** Directions for this task **
Print all records exactly, leaving nothing out.
--
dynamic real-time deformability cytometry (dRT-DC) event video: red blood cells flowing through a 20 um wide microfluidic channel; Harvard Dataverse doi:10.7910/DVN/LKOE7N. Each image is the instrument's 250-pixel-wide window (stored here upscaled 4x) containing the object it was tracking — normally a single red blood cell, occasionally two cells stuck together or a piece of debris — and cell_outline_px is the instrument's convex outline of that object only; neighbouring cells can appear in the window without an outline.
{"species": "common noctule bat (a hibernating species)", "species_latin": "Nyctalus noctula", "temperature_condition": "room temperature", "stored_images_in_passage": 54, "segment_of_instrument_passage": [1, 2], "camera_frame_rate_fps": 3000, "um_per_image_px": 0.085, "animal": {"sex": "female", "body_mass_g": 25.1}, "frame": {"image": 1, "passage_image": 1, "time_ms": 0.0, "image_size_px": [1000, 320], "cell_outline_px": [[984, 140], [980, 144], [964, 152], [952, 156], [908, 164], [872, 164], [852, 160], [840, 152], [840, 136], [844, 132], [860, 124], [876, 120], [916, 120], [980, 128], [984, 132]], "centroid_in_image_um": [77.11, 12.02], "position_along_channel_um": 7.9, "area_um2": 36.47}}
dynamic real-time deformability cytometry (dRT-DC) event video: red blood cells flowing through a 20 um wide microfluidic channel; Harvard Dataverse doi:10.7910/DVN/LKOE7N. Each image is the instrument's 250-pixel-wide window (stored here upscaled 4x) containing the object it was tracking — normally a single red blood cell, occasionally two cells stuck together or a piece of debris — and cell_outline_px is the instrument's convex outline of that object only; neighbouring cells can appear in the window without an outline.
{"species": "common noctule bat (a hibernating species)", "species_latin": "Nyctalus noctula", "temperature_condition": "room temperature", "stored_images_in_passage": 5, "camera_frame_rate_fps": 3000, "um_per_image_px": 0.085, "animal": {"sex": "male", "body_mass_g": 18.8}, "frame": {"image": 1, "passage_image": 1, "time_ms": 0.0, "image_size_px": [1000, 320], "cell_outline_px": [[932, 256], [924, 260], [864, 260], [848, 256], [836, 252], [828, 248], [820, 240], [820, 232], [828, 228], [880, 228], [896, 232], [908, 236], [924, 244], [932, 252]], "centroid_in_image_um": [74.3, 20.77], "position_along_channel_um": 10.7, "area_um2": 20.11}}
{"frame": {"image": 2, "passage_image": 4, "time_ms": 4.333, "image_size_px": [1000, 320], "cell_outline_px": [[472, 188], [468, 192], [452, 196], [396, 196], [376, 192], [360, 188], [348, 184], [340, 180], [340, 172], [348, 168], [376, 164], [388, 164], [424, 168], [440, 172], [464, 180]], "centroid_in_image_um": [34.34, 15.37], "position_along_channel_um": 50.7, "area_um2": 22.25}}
--
** Correct result **
dynamic real-time deformability cytometry (dRT-DC) event video: red blood cells flowing through a 20 um wide microfluidic channel; Harvard Dataverse doi:10.7910/DVN/LKOE7N. Each image is the instrument's 250-pixel-wide window (stored here upscaled 4x) containing the object it was tracking — normally a single red blood cell, occasionally two cells stuck together or a piece of debris — and cell_outline_px is the instrument's convex outline of that object only; neighbouring cells can appear in the window without an outline.
{"species": "common noctule bat (a hibernating species)", "species_latin": "Nyctalus noctula", "temperature_condition": "room temperature", "stored_images_in_passage": 54, "segment_of_instrument_passage": [1, 2], "camera_frame_rate_fps": 3000, "um_per_image_px": 0.085, "animal": {"sex": "female", "body_mass_g": 25.1}, "frame": {"image": 1, "passage_image": 1, "time_ms": 0.0, "image_size_px": [1000, 320], "cell_outline_px": [[984, 140], [980, 144], [964, 152], [952, 156], [908, 164], [872, 164], [852, 160], [840, 152], [840, 136], [844, 132], [860, 124], [876, 120], [916, 120], [980, 128], [984, 132]], "centroid_in_image_um": [77.11, 12.02], "position_along_channel_um": 7.9, "area_um2": 36.47}}
dynamic real-time deformability cytometry (dRT-DC) event video: red blood cells flowing through a 20 um wide microfluidic channel; Harvard Dataverse doi:10.7910/DVN/LKOE7N. Each image is the instrument's 250-pixel-wide window (stored here upscaled 4x) containing the object it was tracking — normally a single red blood cell, occasionally two cells stuck together or a piece of debris — and cell_outline_px is the instrument's convex outline of that object only; neighbouring cells can appear in the window without an outline.
{"species": "common noctule bat (a hibernating species)", "species_latin": "Nyctalus noctula", "temperature_condition": "room temperature", "stored_images_in_passage": 5, "camera_frame_rate_fps": 3000, "um_per_image_px": 0.085, "animal": {"sex": "male", "body_mass_g": 18.8}, "frame": {"image": 1, "passage_image": 1, "time_ms": 0.0, "image_size_px": [1000, 320], "cell_outline_px": [[932, 256], [924, 260], [864, 260], [848, 256], [836, 252], [828, 248], [820, 240], [820, 232], [828, 228], [880, 228], [896, 232], [908, 236], [924, 244], [932, 252]], "centroid_in_image_um": [74.3, 20.77], "position_along_channel_um": 10.7, "area_um2": 20.11}}
{"frame": {"image": 2, "passage_image": 4, "time_ms": 4.333, "image_size_px": [1000, 320], "cell_outline_px": [[472, 188], [468, 192], [452, 196], [396, 196], [376, 192], [360, 188], [348, 184], [340, 180], [340, 172], [348, 168], [376, 164], [388, 164], [424, 168], [440, 172], [464, 180]], "centroid_in_image_um": [34.34, 15.37], "position_along_channel_um": 50.7, "area_um2": 22.25}}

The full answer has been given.